Note: If you live in the Parma, Notus, Nampa or Kuna school districts, this is an election day.
Last week a legislator suggested that it’s ridiculous for districts to present bond and levy elections in March because they don’t know what the state is going to fund–as if the state might dish out enough to pay for a school building and it’s hard to alter contracts to borrow less.
A few legislators claim that they still plan to adjourn by March 24. Don’t hold your breath. As of Friday, 26 bills had passed both houses–just half the number of last year.
Of course, I’d like adjournment with some bills dying in committee–for starters,those to eliminate Medicaid expansion, to allow parents to sue libraries if their kid brings home a dirty book, and to end the practice of allowing voters without proper I.D. to sign an affidavit instead (HBs 123, 139, 137).
Likewise, some bills that committees have passed should die.
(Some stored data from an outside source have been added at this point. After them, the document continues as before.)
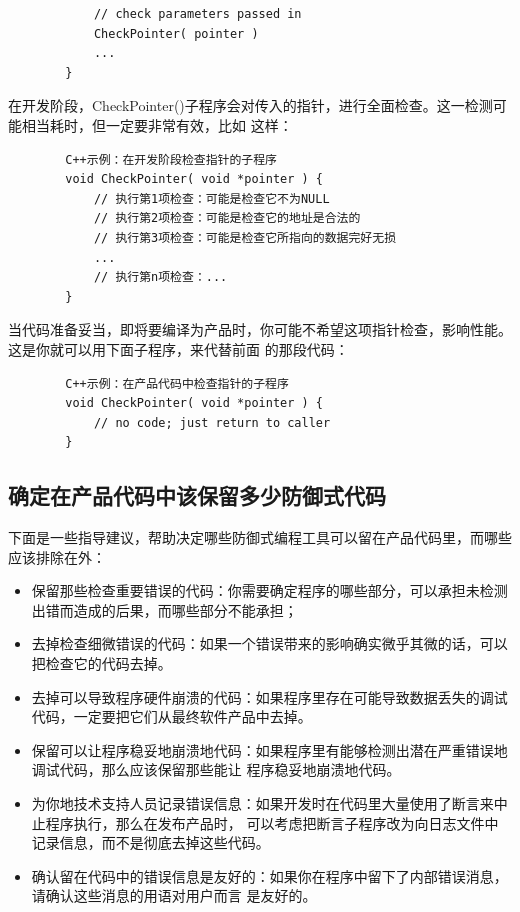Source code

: \documentclass{article}
\begin{document}
\begin{itemize}
\begin{lstlisting}
            // check parameters passed in
            CheckPointer( pointer )
            ...
        }
    \end{lstlisting}
    在开发阶段，CheckPointer()子程序会对传入的指针，进行全面检查。这一检测可能相当耗时，但一定要非常有效，比如
    这样：
    \begin{lstlisting}
        C++示例：在开发阶段检查指针的子程序
        void CheckPointer( void *pointer ) {
            // 执行第1项检查：可能是检查它不为NULL
            // 执行第2项检查：可能是检查它的地址是合法的
            // 执行第3项检查：可能是检查它所指向的数据完好无损
            ...
            // 执行第n项检查：...
        }
    \end{lstlisting}
    当代码准备妥当，即将要编译为产品时，你可能不希望这项指针检查，影响性能。这是你就可以用下面子程序，来代替前面
    的那段代码：
    \begin{lstlisting}
        C++示例：在产品代码中检查指针的子程序
        void CheckPointer( void *pointer ) {
            // no code; just return to caller
        }
    \end{lstlisting}
\end{itemize}

\subsection{确定在产品代码中该保留多少防御式代码}
下面是一些指导建议，帮助决定哪些防御式编程工具可以留在产品代码里，而哪些应该排除在外：
\begin{itemize}
    \item 保留那些检查重要错误的代码：你需要确定程序的哪些部分，可以承担未检测出错而造成的后果，而哪些部分不能承担；
    \item 去掉检查细微错误的代码：如果一个错误带来的影响确实微乎其微的话，可以把检查它的代码去掉。
    \item 去掉可以导致程序硬件崩溃的代码：如果程序里存在可能导致数据丢失的调试代码，一定要把它们从最终软件产品中去掉。
    \item 保留可以让程序稳妥地崩溃地代码：如果程序里有能够检测出潜在严重错误地调试代码，那么应该保留那些能让
    程序稳妥地崩溃地代码。
    \item 为你地技术支持人员记录错误信息：如果开发时在代码里大量使用了断言来中止程序执行，那么在发布产品时，
    可以考虑把断言子程序改为向日志文件中记录信息，而不是彻底去掉这些代码。
    \item 确认留在代码中的错误信息是友好的：如果你在程序中留下了内部错误消息，请确认这些消息的用语对用户而言
    是友好的。
\end{itemize}
\end{document}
One (HB 205) would limit absentee ballots to those in the military, on a mission or at a second residence or those with a disability, job, or class that prevents them from voting in person.. A second (HB 259) would make it illegal for anyone other than elections office staff to distribute absentee ballots or absentee ballot applications.
Why is that written to sound as though just anyone can hand out absentee ballots under current law? That’s about as underhanded as the bill titled “silent prayer” that sponsors admitted would allow praying aloud in public places.
In truth, it’s only “absentee ballot requests” that can be handed out–and the state provides them online.
Why can’t good bills make it out of committee? Ones like those to eliminate the sales tax on groceries (HB 33), to extend Medicaid benefits for new mothers for 12 months after the birth (HB 122), and any one of the bills to reduce property taxes (HB 77, 78, and 79).
And the Senate has passed several items I’d like to see make it through the House. A bill to require landlords to reveal all extra fees in a lease (SB1039) passed 23-10 and was supported by all senators in Canyon and Ada counties (districts 9-23) except for Tammy Nichols. One to authorize a voters’ guide with information about candidates (SB 1078) passed 24-11 with Nichols, Todd Lakey and Brian Lenney opposing. A third calling for planning of a statewide emergency medical system passed 26-9, with Nichols, Lenny, and Chris Trakel opposing. .(We can conclude there are 9 to 11 Republican extremists in the Senate.)
Unfortunately, both moderate and extremist Republican senators joined in passing SJR101 to end Idahoans ability to pass initiatives and referenda.and to allow private militias to parade with arms.
The House split along party lines to pass a number of bad bills Some aim to increase power– HB 68 would give Republicans control of oversight on bill effectiveness; HB 124 would end the use of student IDs at the polls, and HB 179 would ban the use of ranked choice voting at any state or local elections.
The latter baffles me. You’d think Republicans would/ve learned the pitfalls of selecting a lieutenant governor nominee with less than 30% of the vote. Ranked voting takes the votes for the candidate in last place and distributes them to the voters’ next favorite choice–then repeats that action until someone gets 50%. It’s needed in primaries and nonpartisan city and school board elections where there are more than a few candidates. It’s used in Alaska and Maine and 23 cities in Utah.
So why do Republicans feel it's important to stop Nampa or Burley from using it?